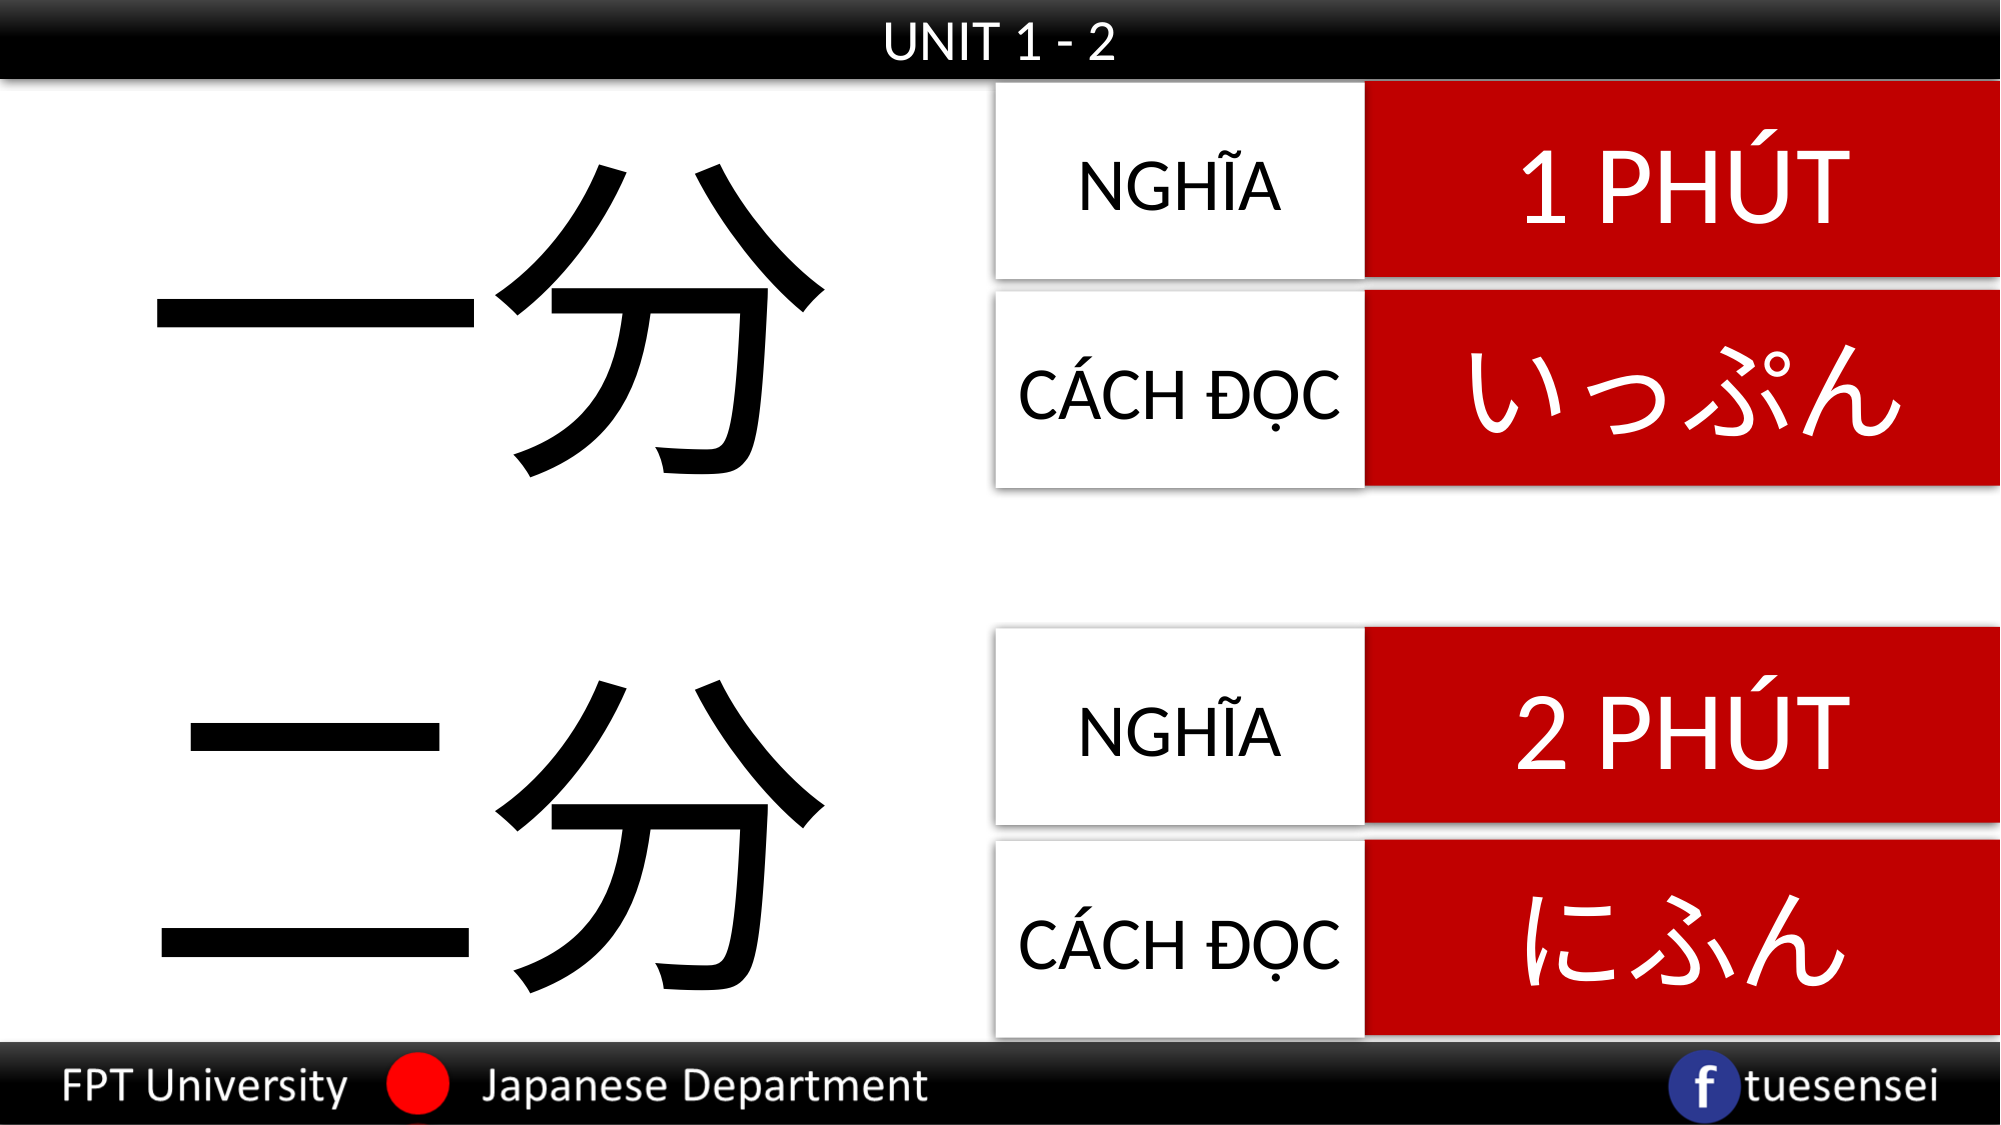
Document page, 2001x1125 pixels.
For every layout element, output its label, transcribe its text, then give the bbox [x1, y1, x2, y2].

text_box CÁCH ĐỌC [995, 841, 1365, 1031]
text_box NGHĨA [995, 82, 1365, 280]
text_box にふん [1369, 839, 2000, 1031]
text_box 2 PHÚT [1369, 626, 2000, 823]
text_box UNIT 1 - 2 [0, 0, 2000, 79]
text_box 1 PHÚT [1369, 81, 2000, 277]
list 一分 [127, 142, 908, 456]
text_box いっぷん [1369, 289, 2000, 486]
picture [0, 1031, 2000, 1125]
text_box 二分 [127, 658, 908, 972]
text_box CÁCH ĐỌC [995, 291, 1365, 488]
text_box NGHĨA [995, 628, 1365, 825]
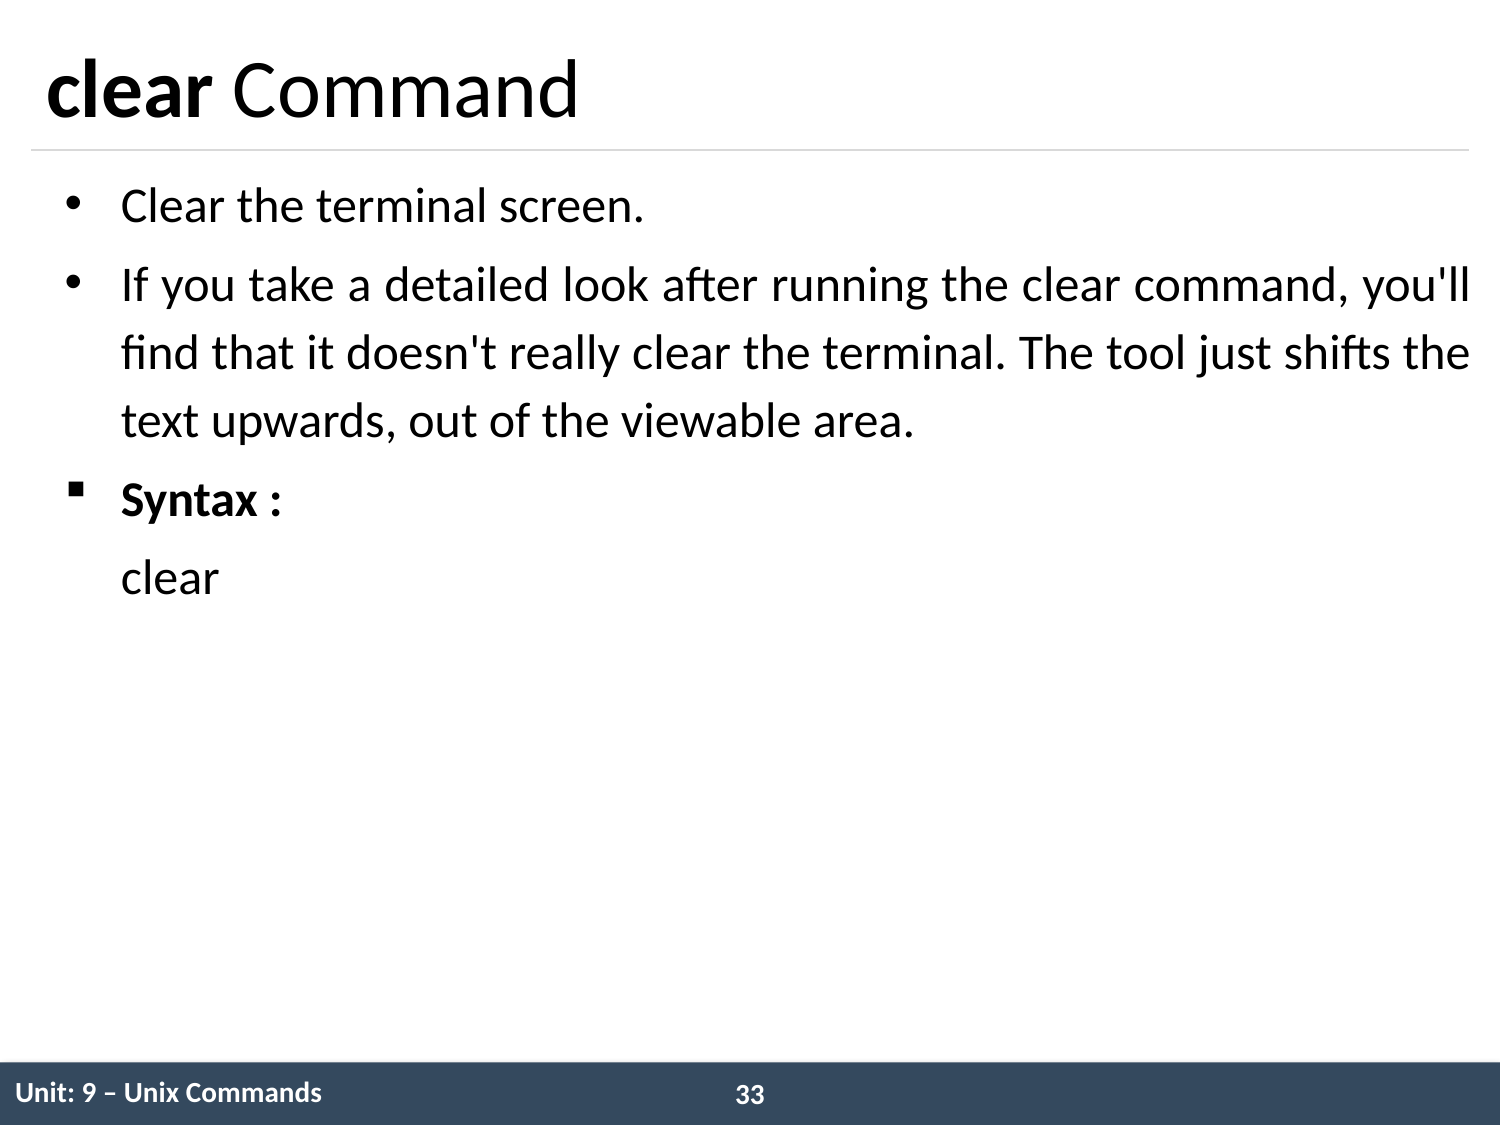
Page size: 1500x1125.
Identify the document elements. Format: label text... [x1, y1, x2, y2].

list Clear the terminal screen. If you take a detailed look after running the clear command, you'll find that it doesn't really clear the terminal. The tool just shifts the text upwards, out of the viewable area. Syntax : clear [49, 156, 1488, 1032]
title clear Command [31, 17, 1469, 150]
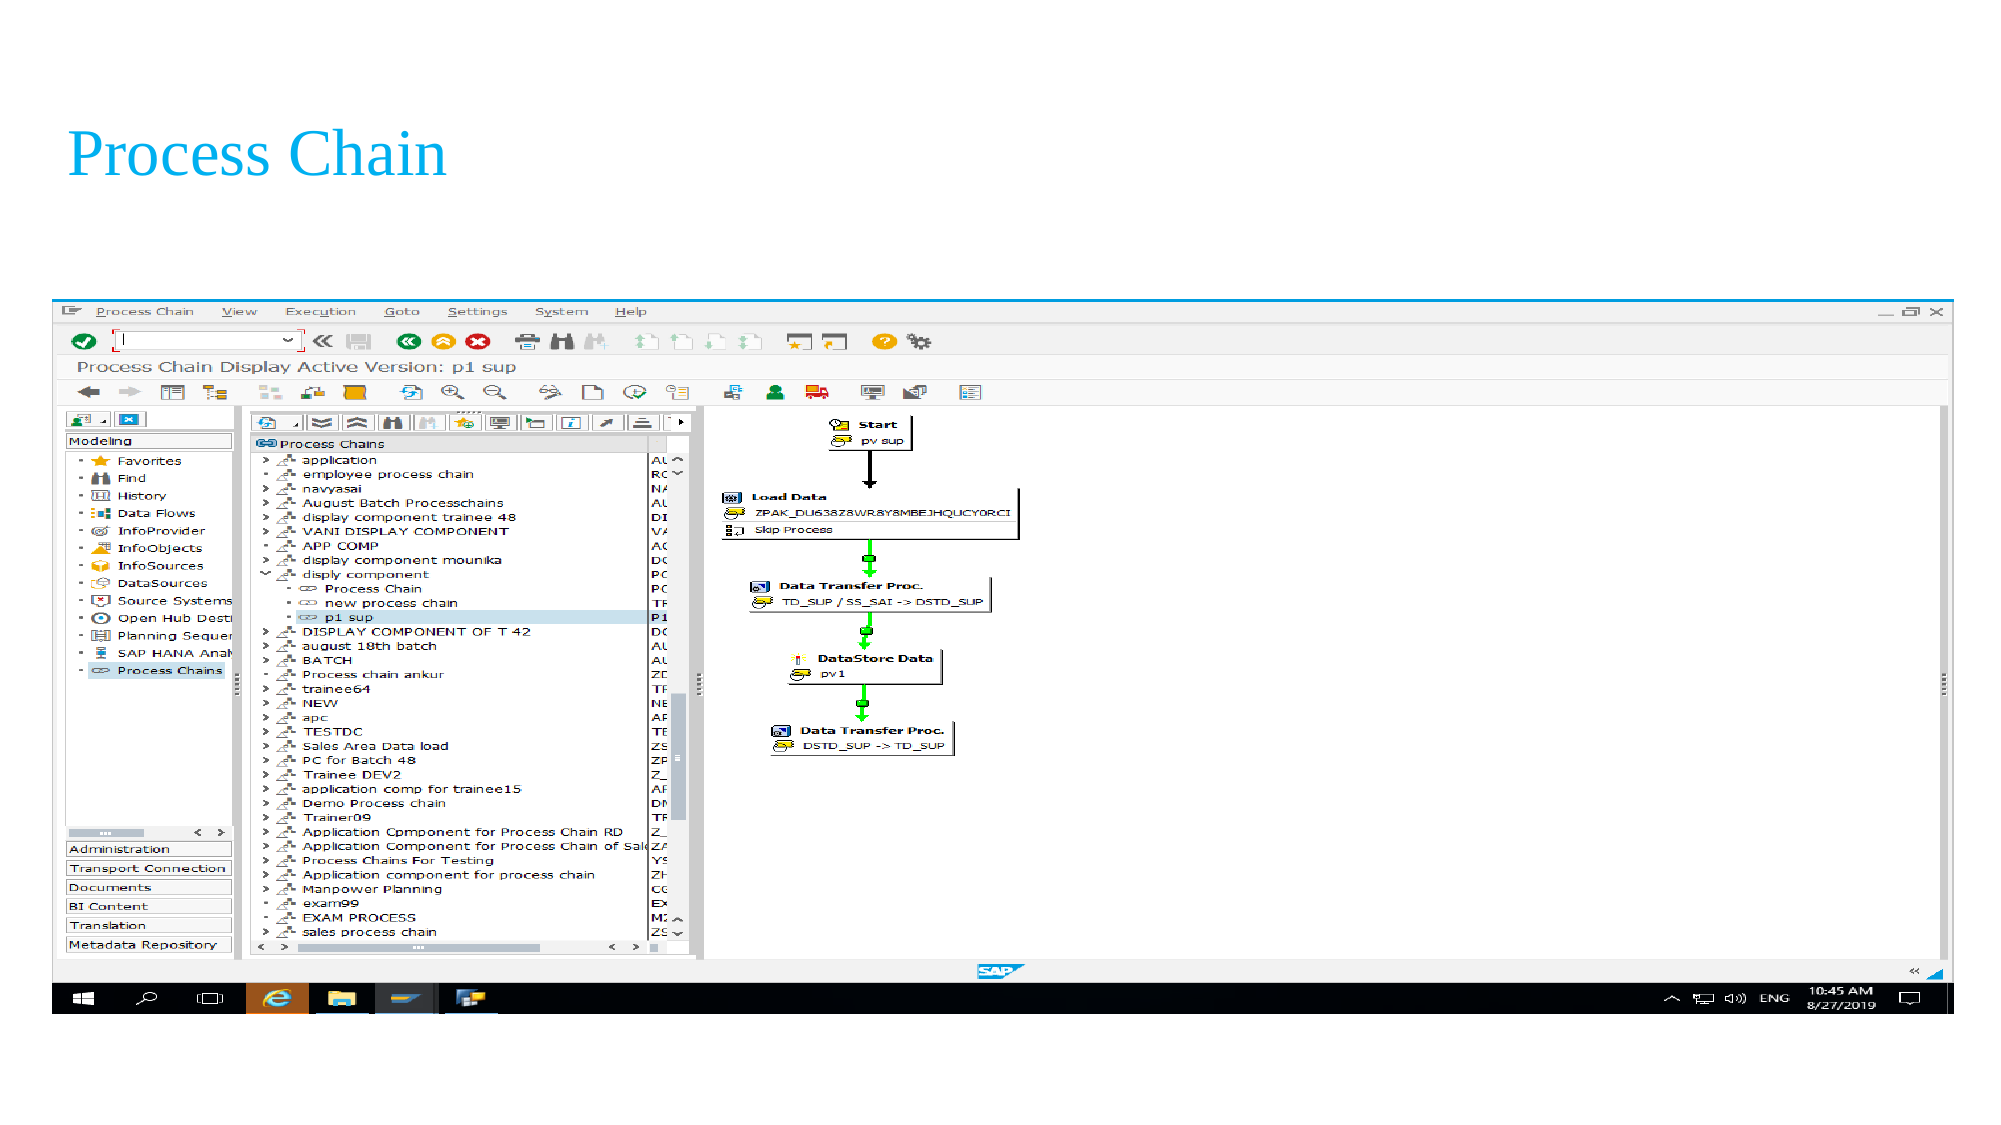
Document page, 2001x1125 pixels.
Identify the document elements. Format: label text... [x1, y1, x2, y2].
=======
> [Brief]: Return each entry exactly as it stands above, apart from any images.

> [Answer for the task]:
Document page, 2001x1125 pixels.
For every layout element, output its label, transcribe its text, then give the bbox [x1, y1, x2, y2].

text_box CÁCH ĐỌC [995, 841, 1365, 1031]
text_box NGHĨA [995, 82, 1365, 280]
text_box にふん [1369, 839, 2000, 1031]
text_box 2 PHÚT [1369, 626, 2000, 823]
text_box UNIT 1 - 2 [0, 0, 2000, 79]
text_box 1 PHÚT [1369, 81, 2000, 277]
list 一分 [127, 142, 908, 456]
text_box いっぷん [1369, 289, 2000, 486]
picture [0, 1031, 2000, 1125]
text_box 二分 [127, 658, 908, 972]
text_box CÁCH ĐỌC [995, 291, 1365, 488]
text_box NGHĨA [995, 628, 1365, 825]
Page size: 1500x1125.
Identify the document elements. Format: label text... [x1, y1, x2, y2].

list Clear the terminal screen. If you take a detailed look after running the clear command, you'll find that it doesn't really clear the terminal. The tool just shifts the text upwards, out of the viewable area. Syntax : clear [49, 156, 1488, 1032]
title clear Command [31, 17, 1469, 150]
Document page, 2001x1125 pixels.
Identify the document elements. Format: label text... [x1, y1, x2, y2].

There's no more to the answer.